Le 12 décembre, Léon XIV adressa une lettre à tous les cardinaux expliquant l'objet du consistoire . Le pape y énuméra quatre points en particulier :
• une relecture de l’exhortation apostolique Evangelii Gaudium ;
• une étude de la constitution apostolique Praedicate Evangelium, axée sur l’Église universelle et l’Église particulière ;
• le synode et la synodalité comme instruments de collaboration avec le pontife ;
• une « réflexion théologique, historique et pastorale approfondie » sur la liturgie, « pour préserver la saine tradition tout en ouvrant la voie à un progrès légitime », pour reprendre les termes de la constitution Sacrosanctum Concilium du Concile Vatican II sur la liturgie sacrée, comme le faisait Léon dans sa lettre.

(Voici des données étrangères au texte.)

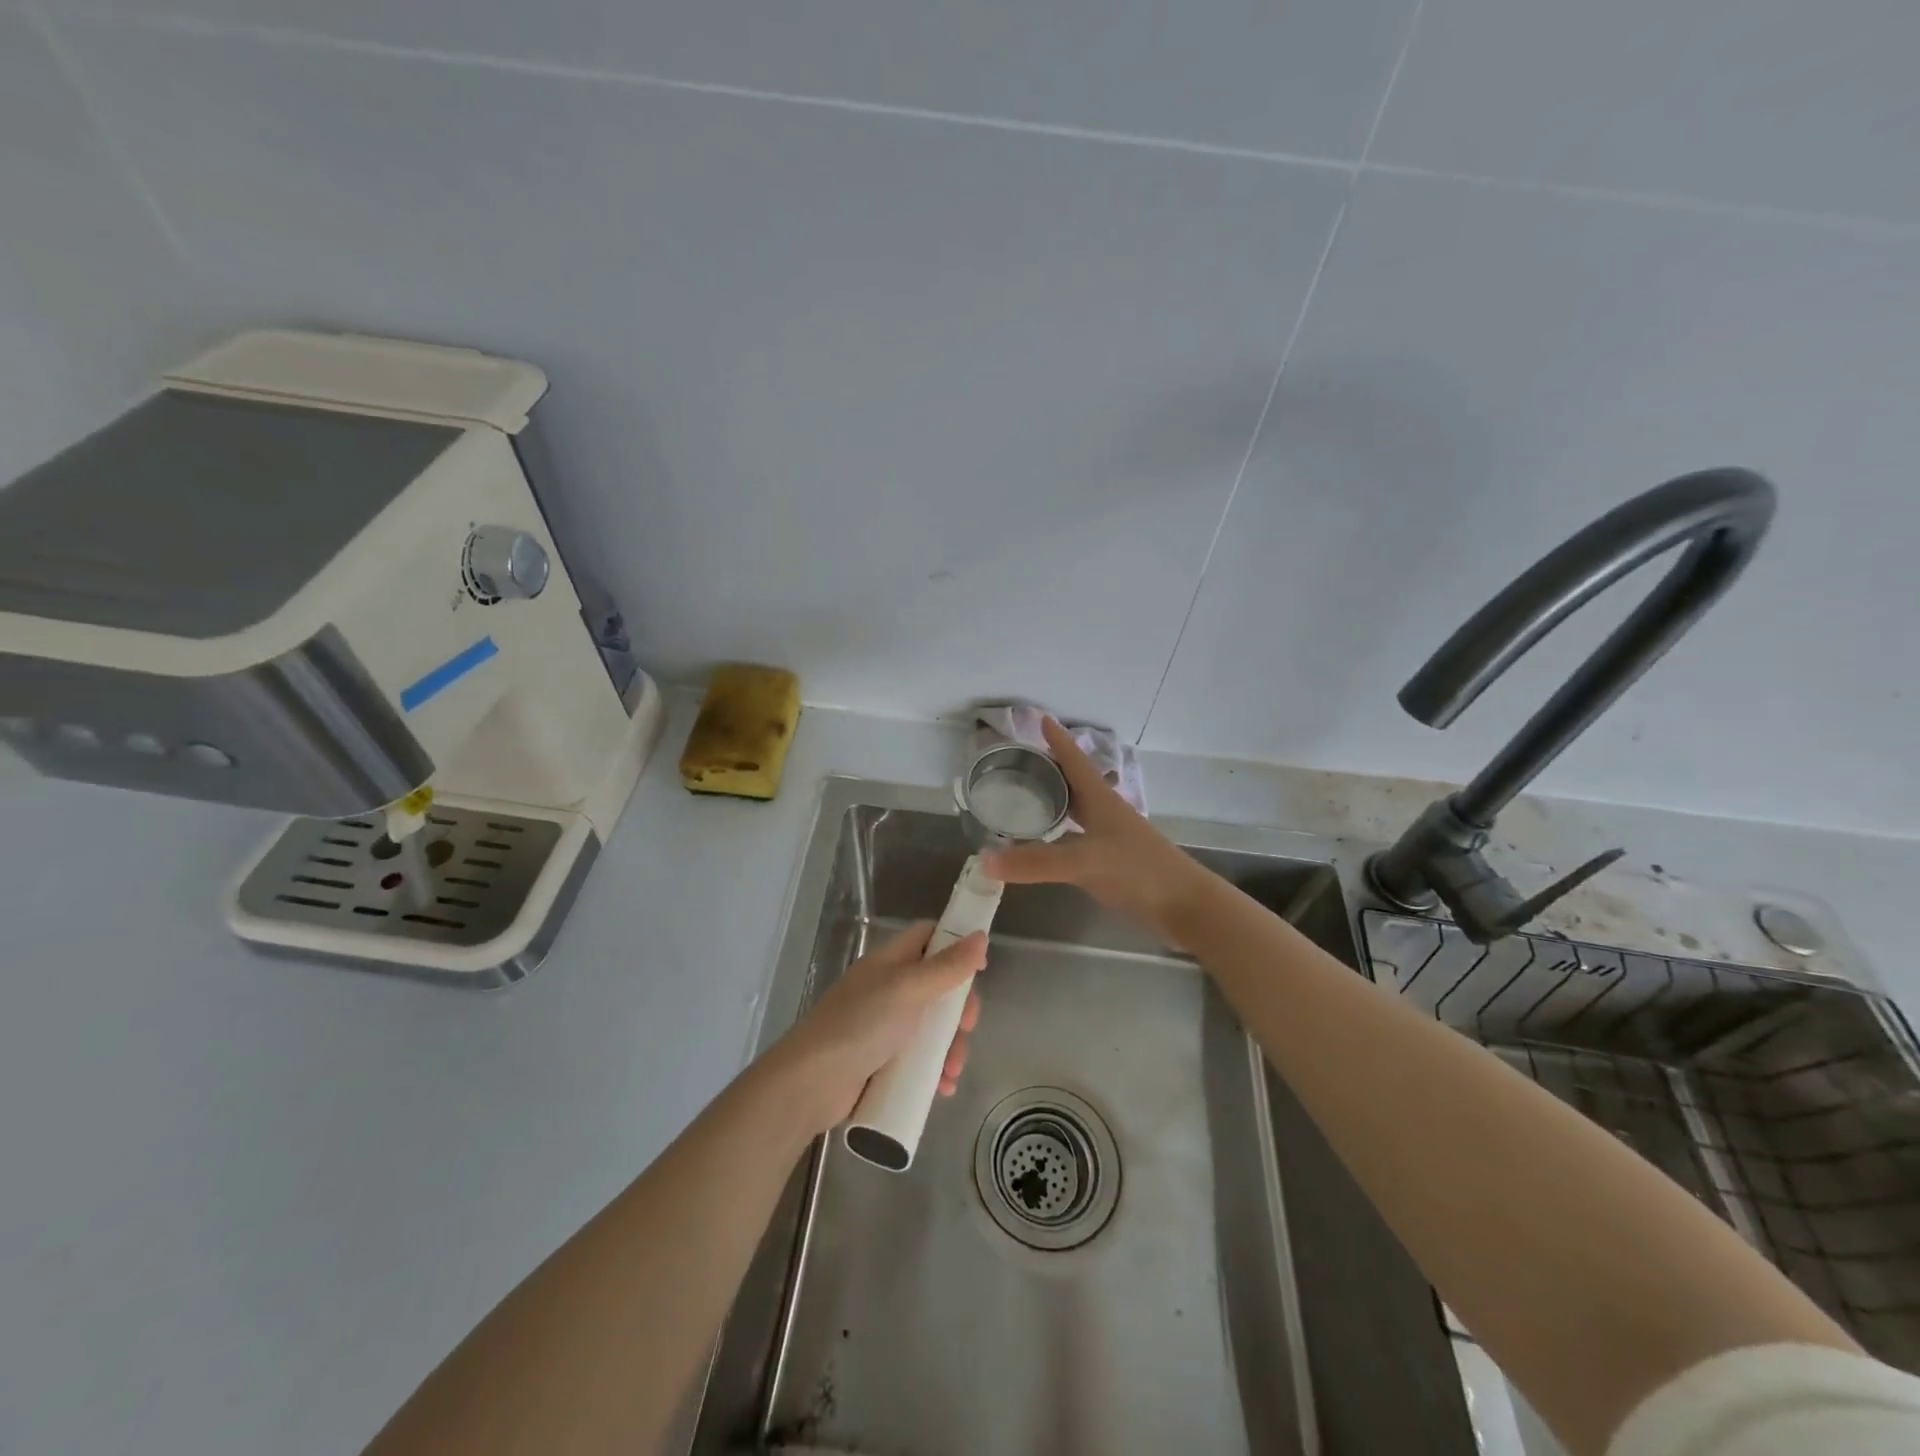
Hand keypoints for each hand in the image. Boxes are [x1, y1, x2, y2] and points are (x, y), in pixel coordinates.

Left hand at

Ces quatre thèmes sont particulièrement révélateurs de la trajectoire de Léon XIV.
Les deux premiers points concernent le texte programmatique du pape François et la constitution apostolique qui a conduit à la réforme de la Curie. D'une part, Léon XIV ne souhaite pas perdre l'élan missionnaire insufflé par le pape François, même si l'expression « Église tournée vers l'extérieur » n'a jamais été employée par lui. Le thème de la mission demeure néanmoins central.
Il est nécessaire d'harmoniser les réformes de l'ère François, car la structure de l'Église ne peut être uniquement missionnaire. Un centre est nécessaire, et cela est compris par ceux qui, comme le Pape, ont été supérieurs d'une communauté religieuse possédant des maisons dans le monde entier.
En outre, Léon XIV reformule l'idée de synodalité, la définissant comme une forme de collaboration avec le Pape, plaçant au centre l'idéal de communion qu'il a instauré au début de son pontificat.
Cette communion se réalise aussi par une paix théologique sur des questions telles que la liturgie. C’était l’objectif de Benoît XVI, qui avait libéralisé l’usage du rite ancien dans le but précis de favoriser la communion et d’éliminer les courants extrémistes, notamment ceux qui considéraient la liturgie comme un instrument de contestation de l’ensemble du concile Vatican II.
Léon XIV revient au Concile, mais il semble pleinement engagé à réaliser la pax theologica, ce qui n'intéressait pas le pape François, qui avait restreint l'usage de l'ancien rite, qualifiant de rétrogrades tous ceux qui s'en approchaient.
L'approche de Léon XIV sera probablement modérée.
Pas à pas, il a recentré tous les symboles de son pontificat, sans jamais renier François ; bien au contraire, il l'a cité plus que quiconque dans ses discours, allocutions et homélies. Il est peu probable que la réforme de la Curie souhaitée par le pape François subisse des revirements majeurs : ce serait complexe. Mais Léon XIV a déjà manifesté sa volonté d'apporter des ajustements et compte sur les cardinaux pour aborder la réforme dans son ensemble.
Le fait qu'il s'appuie sur les cardinaux témoigne également de son approche synodale. Le pape François avait placé l'Église dans un état de synode permanent, mais un petit conseil de cardinaux a ensuite été convoqué pour gouverner avec lui ; cet organe, jamais institutionnalisé, servait de lieu de consultation et dépassait le cadre du collège des cardinaux.
Le pape François a également apprécié les occasions spéciales, comme les rencontres avec les jésuites dans chaque pays qu'il a visité. Il ne s'agissait pas pour lui de favoritisme envers certains groupes religieux. Tous étaient égaux, mais certains l'étaient plus que d'autres.
Invoquant la synodalité, Léon XIV appelle également à une plus grande participation de tous. Il le fait selon un concept de responsabilité partagée, que le pape a défini comme le « chemin de la paix » dans son homélie du matin de Noël.
Les portes saintes commencent à se fermer ; l’Année sainte proclamée par le pape François touche à sa fin. Mais elles s’ouvrent sur un nouveau pontificat, dont les contours restent à définir : celui de Léon XIV.